The Lovina app offers a video chat to users who liked each others’ profiles, or provides a conveyor series of limited-time video chats for random profiles, based on environment similar to famous speed dating apps like Tinder, when men and women are rotated across tables to have an intimate chat session, looking for a proper match.
Badoo, Tinder, and Mamba are the famous and most used dating apps in Russia, according to AppAnnie data. In June, the Russian communications regulator Roskomnadzor included Tinder’s parent Match Group Inc. into its “register of information-dissemination operators.” It means that the company must share user data in response to requests from law enforcement, or bear fines and a possible ban on access to the service in Russia for failing to comply with the regulations.
Project head of Lovina, Vladimir MakhoVKontakte claims that the video option is more close to the real-time experience and safer for users, who can communicate with a real person rather than a photo that can be engineered or fake. Makhov revealed his inspiration came from an unsuccessful experience of three-hour date. “If it were a video-chat, it would’ve taken a minute to realize what kind of person she was, and I wouldn’t have gone on this date,” Makhov said.

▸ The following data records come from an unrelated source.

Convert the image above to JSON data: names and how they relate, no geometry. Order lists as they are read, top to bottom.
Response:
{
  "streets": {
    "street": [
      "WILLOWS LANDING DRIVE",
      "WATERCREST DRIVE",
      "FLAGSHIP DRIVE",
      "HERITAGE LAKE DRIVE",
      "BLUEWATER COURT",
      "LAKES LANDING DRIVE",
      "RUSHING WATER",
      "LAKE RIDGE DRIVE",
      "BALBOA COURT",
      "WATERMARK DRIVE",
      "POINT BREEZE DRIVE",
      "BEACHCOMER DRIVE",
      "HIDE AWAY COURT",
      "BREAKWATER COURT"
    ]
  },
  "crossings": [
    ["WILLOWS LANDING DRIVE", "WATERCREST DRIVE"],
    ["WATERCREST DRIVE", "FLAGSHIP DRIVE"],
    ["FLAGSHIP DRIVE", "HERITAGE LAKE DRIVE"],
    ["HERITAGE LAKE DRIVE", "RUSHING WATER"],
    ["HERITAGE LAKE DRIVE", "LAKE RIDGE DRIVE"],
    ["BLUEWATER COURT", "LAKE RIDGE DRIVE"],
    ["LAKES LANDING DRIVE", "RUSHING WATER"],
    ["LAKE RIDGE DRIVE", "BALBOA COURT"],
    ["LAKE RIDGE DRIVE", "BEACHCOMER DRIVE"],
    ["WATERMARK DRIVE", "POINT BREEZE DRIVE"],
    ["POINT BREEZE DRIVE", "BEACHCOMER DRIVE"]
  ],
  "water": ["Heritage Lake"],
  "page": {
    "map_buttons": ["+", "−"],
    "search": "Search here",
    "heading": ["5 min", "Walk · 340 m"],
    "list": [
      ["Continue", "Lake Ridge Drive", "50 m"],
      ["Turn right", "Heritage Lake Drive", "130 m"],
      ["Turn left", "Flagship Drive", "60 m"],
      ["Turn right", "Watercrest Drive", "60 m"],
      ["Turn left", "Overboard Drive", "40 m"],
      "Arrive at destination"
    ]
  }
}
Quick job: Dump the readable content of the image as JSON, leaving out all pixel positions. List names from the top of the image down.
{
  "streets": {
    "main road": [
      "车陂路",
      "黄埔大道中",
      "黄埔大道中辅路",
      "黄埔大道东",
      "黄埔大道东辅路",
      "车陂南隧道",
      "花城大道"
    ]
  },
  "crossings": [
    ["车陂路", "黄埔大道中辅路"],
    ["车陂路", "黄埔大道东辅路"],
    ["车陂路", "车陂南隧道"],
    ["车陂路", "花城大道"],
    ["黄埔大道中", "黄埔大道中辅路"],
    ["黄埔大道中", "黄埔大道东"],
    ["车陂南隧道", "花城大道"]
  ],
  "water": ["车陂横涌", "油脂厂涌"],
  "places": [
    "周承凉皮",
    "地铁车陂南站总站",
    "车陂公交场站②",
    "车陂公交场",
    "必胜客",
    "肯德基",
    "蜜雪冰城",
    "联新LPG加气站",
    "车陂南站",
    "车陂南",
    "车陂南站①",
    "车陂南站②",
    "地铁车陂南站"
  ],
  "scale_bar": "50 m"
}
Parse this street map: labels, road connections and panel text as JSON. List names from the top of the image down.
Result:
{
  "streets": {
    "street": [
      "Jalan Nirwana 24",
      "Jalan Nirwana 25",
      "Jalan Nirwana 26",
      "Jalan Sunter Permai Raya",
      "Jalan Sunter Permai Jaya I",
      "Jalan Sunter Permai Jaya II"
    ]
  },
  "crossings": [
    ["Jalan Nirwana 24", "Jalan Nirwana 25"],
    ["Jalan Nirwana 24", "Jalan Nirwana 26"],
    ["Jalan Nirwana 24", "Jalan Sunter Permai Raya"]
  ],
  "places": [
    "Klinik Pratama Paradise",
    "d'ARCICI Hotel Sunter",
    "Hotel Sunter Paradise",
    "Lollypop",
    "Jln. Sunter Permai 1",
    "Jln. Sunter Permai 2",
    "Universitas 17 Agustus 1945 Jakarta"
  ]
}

Dating apps are more better and sufficient option for online dating than dating sites due to the nature of apps, on our phones versus computers, the interfaces are easy-to-use. “Dating apps have the portability factor, so you can use them while you’re on the bus or waiting for an appointment,” New York-based relationship expert and author April Masini tells Bustle. “Because they’re so easy to use on phones, you can take them with you and use them all over the place. Your life can be a lot more flexible with these portable apps. They can be big-time savers and success builders in dating.”